REPUBLIKA.CO.ID, JAKARTA -- Banjir yang terjadi di enam kabupaten atau kota di Sulawesi Utara (Sulut) secara bersamaan pada Rabu (15/1) membuat sedikitnya 13 orang tewas, dua orang hilang, dan 40 ribu orang mengungsi.
Kepala Pusat Data Informasi dan Humas Badan Nasional Penanggulangan Bencana (BNPB) Sutopo Purwo Nugroho mengatakan, hujan deras di Sulut dipicu oleh sistem tekanan rendah di perairan selatan Filipina yang menyebabkan pembentukan awan intensif. Selain itu juga adanya konvergensi dampak dari tekanan rendah di utara Australia sehingga awan-awan besar masuk ke wilayah Sulut. Kombinasi antara faktor alam dan antropogenik memicu terjadinya banjir bandang dan longsor yang masif di Sulut.
Banjir kali ini, kata Sutopo, terjadi di enam kabupaten atau kota di Sulut secara bersamaan yaitu Kota Manado, Minahasa Utara, Kota Tomohon, Minahasa, Minahasa Selatan, dan Kepulauan Sangihe. “Data sementara dampak keseluruhan membuat 13 orang tewas, dua orang hilang, dan sekitar 40 ribu mengungsi,” katanya seperti dalam Blackberry Messanger yang diterima ROL, Kamis (16/1)

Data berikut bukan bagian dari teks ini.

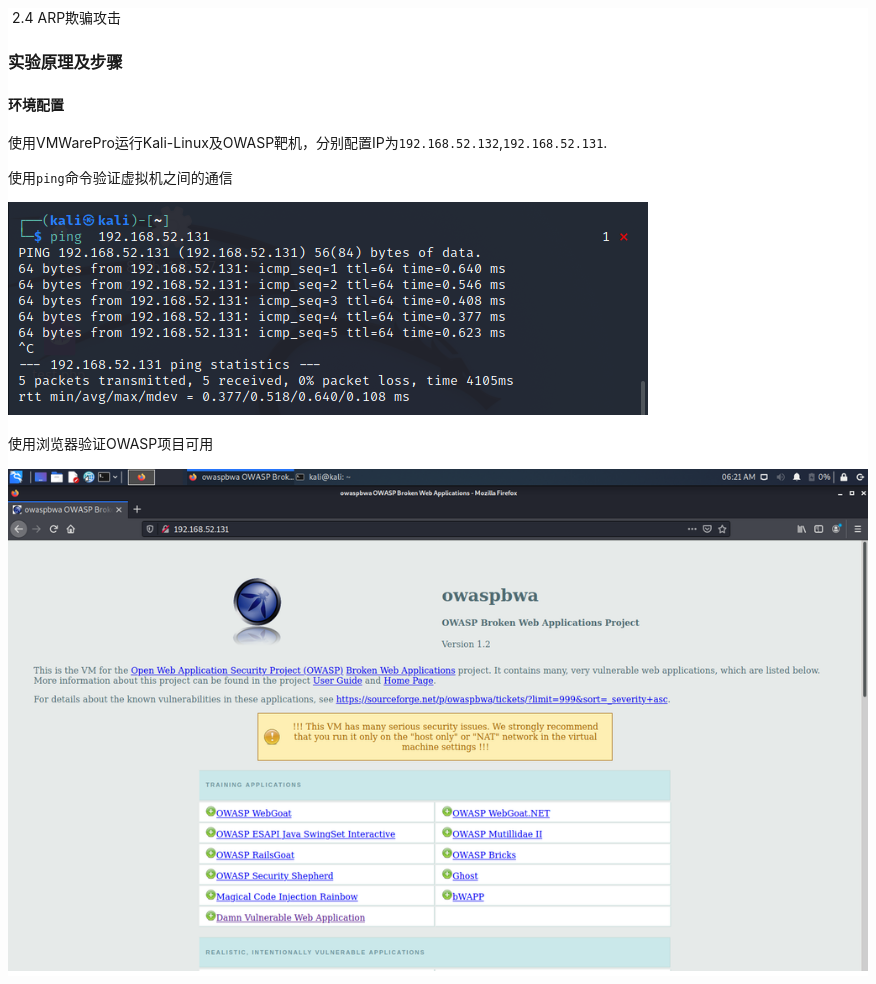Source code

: ​	2.4 ARP欺骗攻击



### 实验原理及步骤

#### 环境配置

使用VMWarePro运行Kali-Linux及OWASP靶机，分别配置IP为`192.168.52.132`,`192.168.52.131`.

使用`ping`命令验证虚拟机之间的通信

![image-20220408181845367](/img/security/image-20220408181845367.png)

使用浏览器验证OWASP项目可用

![image-20220408182200282](/img/security/image-20220408182200282.png)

Rinciannya, lima orang tewas dan satu orang hanyut belum ditemukan di Kota Manado. Sementara itu di Kota Tomohon sebanyak lima orang tewas. Di Minahasa tiga orang tewas, satu orang hilang, dan satu orang luka berat. Banjir dan longsor juga mengakibatkan tiga desa dengan 1.000 jiwa di Kabupaten Minahasa Utara. Di Kepulauan Sangihe beberapa rumah tertimbun longsor. Diperkirakan sekitar 40 ribu warga mengungsi ke tempat yang aman.
Dia menjelaskan, bencana kali ini lebih besar daripada sebelumnya yang pernah terjadi pada tahun 2000 yang menyebabkan 22 orang tewas dan Februari 2013 yang menyebabkan 17 orang tewas.
Tim Reaksi Cepat BNPB mendampingi penanganan darurat. Logistik dan peralatan di BPBD dikerahkan seperti dapur umum, perahu karet, tenda, matras, selimut, permakanan dan lain-lain. Posko juga sudah didirikan di beberapa tempat. Saat ini, kata Sutopo, pengungsi membutuhkan perahu karet, tenda, matras, selimut, makanan, pakaian dan kebutuhan dasar.